Y de repente, sentí su pequeña mano en la mía.

Había permanecido a mi lado un rato, mirándome con ojos curiosos, su brillante sonrisa enmarcada en pelo enredado y polvoriento. Estábamos en el medio de una pequeña plaza, rodeada de pequeñas casas, una comunidad vibrante en las afueras de Antananarivo, Madagascar. Pequeñas tiendas repartidas aquí y allá, hombres llevando pesados cargamentos de chatarra, niños jugando en la calle.

Podría ser una escena familiar en cualquier lugar del mundo, si no fuera por el hedor. Se pegaría durante días. Era abrumador al principio, pero después se convirtió en un compañero callado y continuo.

Mi viaje me había llevado a la cima de un enorme vertedero de basura.

En mi ingenuidad, había imaginado que vería un basurero con límites definidos, una zona que se descalificaría a sí misma para albergar personas. Por supuesto que había visto vídeos de gente viviendo en vertederos, había visto pequeñas chabolas rodeadas de desperdicios y sus habitantes apenas protegidos de los elementos. Pero nunca había visto una comunidad entera construida sobre los restos prensados y descompuestos de las ciudades.

Mientras que la aldea parecía firmemente asentada, las colinas a su alrededor continuaban creciendo. Cada día llegan más camiones, depositando su contenido, dando a los habitantes del vertedero y alrededores más basura en la que rebuscar intentando encontrar algo que pueda dar dinero. Aunque estas comunidades reciben el apoyo incansable del padre Pedro Opeka CM, mucha gente continúa trabajando cada día, en un hábito intergeneracional difícil de romper.

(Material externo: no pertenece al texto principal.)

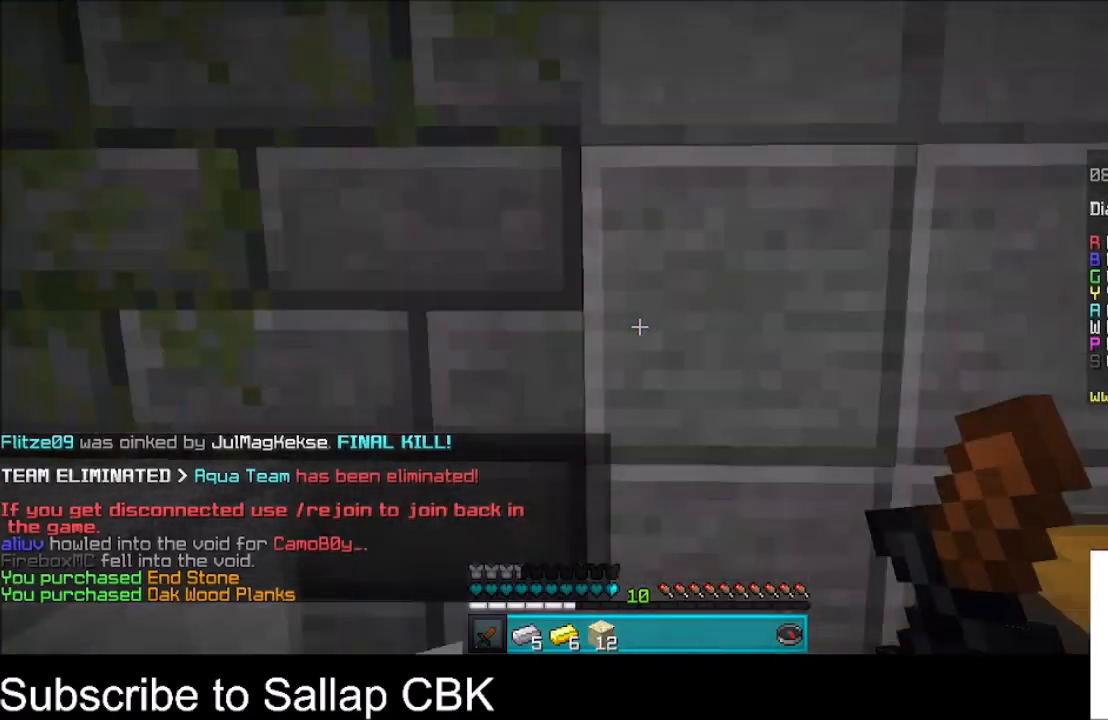
{"keys": ["w"], "mouse": [], "events": [[67, "w", "down"]]}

Dondequiera que mirara, la naturaleza trababa de reclamar su lugar, la hierba brotaba dentro de botellas de plástico, los matojos tenazmente encontraban su lugar. Era el principio de la estación seca, todo era verde todavía, y la estructura del vertedero relativamente segura. Esto cambiaría una vez que comenzaran las lluvias. Lo que parecía sólido sería una amenaza para la vida en poco tiempo. Los chubascos ablandarían el suelo, incrementando el riesgo de derrumbes en el vertedero, soterrando todo lo que viva en el camino de la avalancha de basura y lodo. He leído a menudo sobre estas tragedias en las noticias, pero solo ahora realmente lo entendí.

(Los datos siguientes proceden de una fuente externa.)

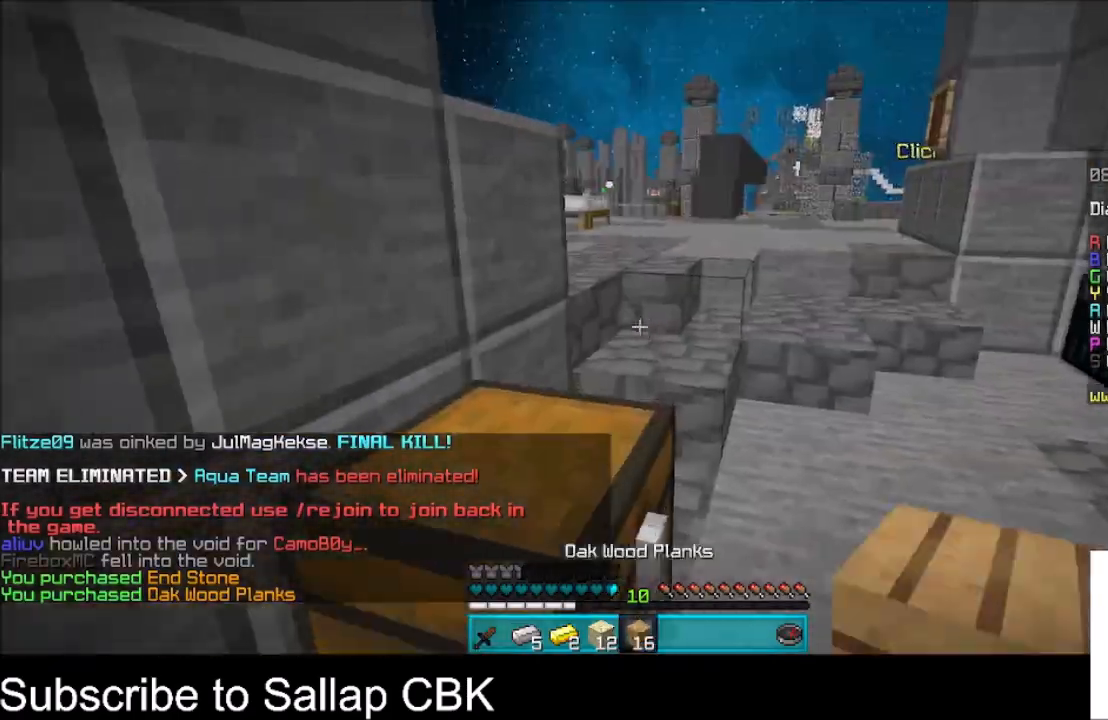
{"keys": ["w"], "mouse": [], "events": []}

Todavía sostenía su mano en la mía

La miré y me consoló saber que tendría oportunidades en su vida porque vive en una comunidad que ha sido construida en una zona segura, vive en una casa de ladrillo, con un tejado adecuado, había estado en la escuela durante el día en vez de escalando montañas de basura.

Pero también supe que su padre, su madre, probablemente se aventuren todavía cada día para rebuscar. Supe que la seguridad era un sueño lejano para ellos, que un paso en falso podría resultar en lesiones de por vida o incluso la muerte, que las enfermedades encuentran un caldo de cultivo perfecto en estas colinas, y que una riada podría destruir todo lo que han construido. Y aún así, cada día, volverán a la cima de su mundo y mirar a sus pies para ver qué les hemos traídos.

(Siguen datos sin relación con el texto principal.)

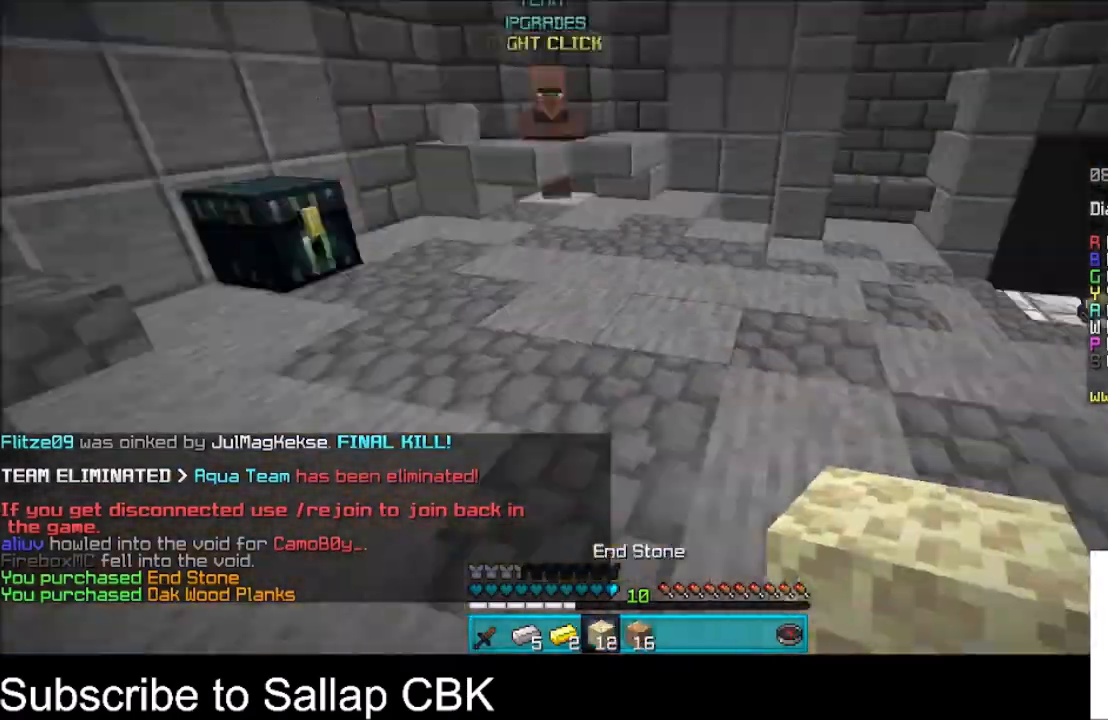
{"keys": ["space", "w"], "mouse": [], "events": [[67, "d", "down"], [468, "space", "down"], [501, "d", "up"]]}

Al dejar estas colinas, supe que tenía que hacer más. Que debo hacerlo mejor, porque yo solo sostuve una pequeña mano, pero hay millones extendiéndolas.

Reflexión

Si alguno de nosotros cree que está en misión para evangelizar a los pobre pero no para aliviar su sufrimiento, para cuidar sus necesidades espirituales pero no las temporales, le respondo que debemos ayudarlos y asistirlos en todos los aspectos, por nosotros y por otros.